For those unfamiliar with ffmpeg's output, it outputs encoded video information to stdout and console information to stderr. Also, when it actually gets to displaying encode information, it uses carriage returns to keep the console screen from filling up. This makes it impossible to simply use grep and awk to capture the appropriate line and frame information.
The first thing I've tried is replacing the carriage returns using tr :
$ ffmpeg -i "ScreeningSchedule-1.mov" -y "test.mp4" 2>&1 | tr '\r' '\n'
This works in that it displays realtime output to the console. However, if I then pipe that information to grep or awk or anything else, tr's output is buffered and is no longer realtime. For example :
$ ffmpeg -i "ScreeningSchedule-1.mov" -y "test.mp4" 2>&1 | tr '\r' '\n'>log.txt
results in a file that is immediately filled with some information, then 5-10 secs later, more lines get dropped into the log file.At first I thought sed would be great for this :
$ # ffmpeg -i "ScreeningSchedule-1.mov" -y "test.mp4" 2>&1 | sed 's/\\r/\\n/'
, but it gets to the line with all the carriage returns and waits until the processing has finished before it attempts to do anything. I assume this is because sed works on a line-by-line basis and needs the whole line to have completed before it does anything else, and then it doesn't replace the carriage returns anyway.
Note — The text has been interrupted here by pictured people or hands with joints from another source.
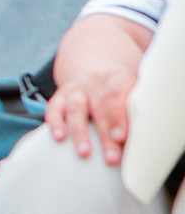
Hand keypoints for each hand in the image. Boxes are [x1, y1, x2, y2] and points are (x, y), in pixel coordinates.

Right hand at [47, 12, 152, 163]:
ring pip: (76, 109)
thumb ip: (140, 104)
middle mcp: (95, 82)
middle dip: (105, 134)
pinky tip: (58, 137)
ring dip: (79, 132)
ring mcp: (77, 88)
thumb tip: (159, 129)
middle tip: (111, 157)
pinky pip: (54, 107)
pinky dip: (54, 122)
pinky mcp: (61, 95)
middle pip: (100, 109)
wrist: (94, 56)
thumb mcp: (134, 86)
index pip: (118, 97)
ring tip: (84, 152)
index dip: (119, 117)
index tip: (122, 137)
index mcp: (119, 78)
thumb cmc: (120, 84)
I've tried various different regex's for the carriage return and new line, and have yet to find a solution that replaces the carriage return. I'm running OSX 10.6.8, so I am using BSD sed, which might account for that.I have also attempted to write the information to a log file and use
tail -f
to read it back, but I still run into the issue of replacing carriage returns in realtime.I have seen that there are solutions for this in python and perl, however, I'm reluctant to go that route immediately. First, I don't know python or perl. Second, I have a completely functional batch processing shell application that I would need to either port or figure out how to integrate with python/perl. Probably not hard, but not what I want to get into unless I absolutely have to. So I'm looking for a shell solution, preferably bash, but any of the OSX shells would be fine.
And if what I want is simply not doable, well I guess I'll cross that bridge when I get there.